* [WHAT THE TASK ASKS]:
Would you transcribe word for word every line from the one containing "[261,574,310,589] Flask ->" to the end of the data, both ends included, and leave out the rest?

SUPPLIED RECORDS section start

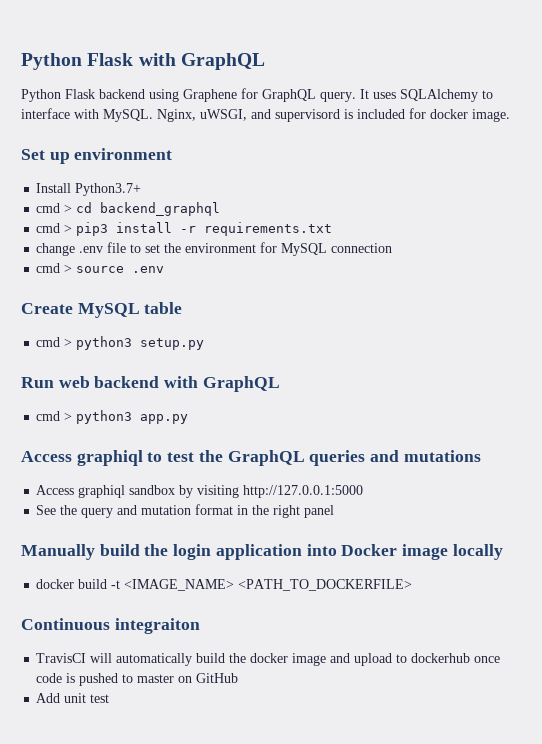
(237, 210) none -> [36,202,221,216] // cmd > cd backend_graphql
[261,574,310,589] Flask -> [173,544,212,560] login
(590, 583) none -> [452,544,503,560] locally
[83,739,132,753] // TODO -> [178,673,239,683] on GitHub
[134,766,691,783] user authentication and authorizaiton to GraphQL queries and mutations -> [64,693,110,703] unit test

SUPPLIED RECORDS section end

* [RESULT]:
[261,574,310,589] Flask -> [173,544,212,560] login
(590, 583) none -> [452,544,503,560] locally
[83,739,132,753] // TODO -> [178,673,239,683] on GitHub
[134,766,691,783] user authentication and authorizaiton to GraphQL queries and mutations -> [64,693,110,703] unit test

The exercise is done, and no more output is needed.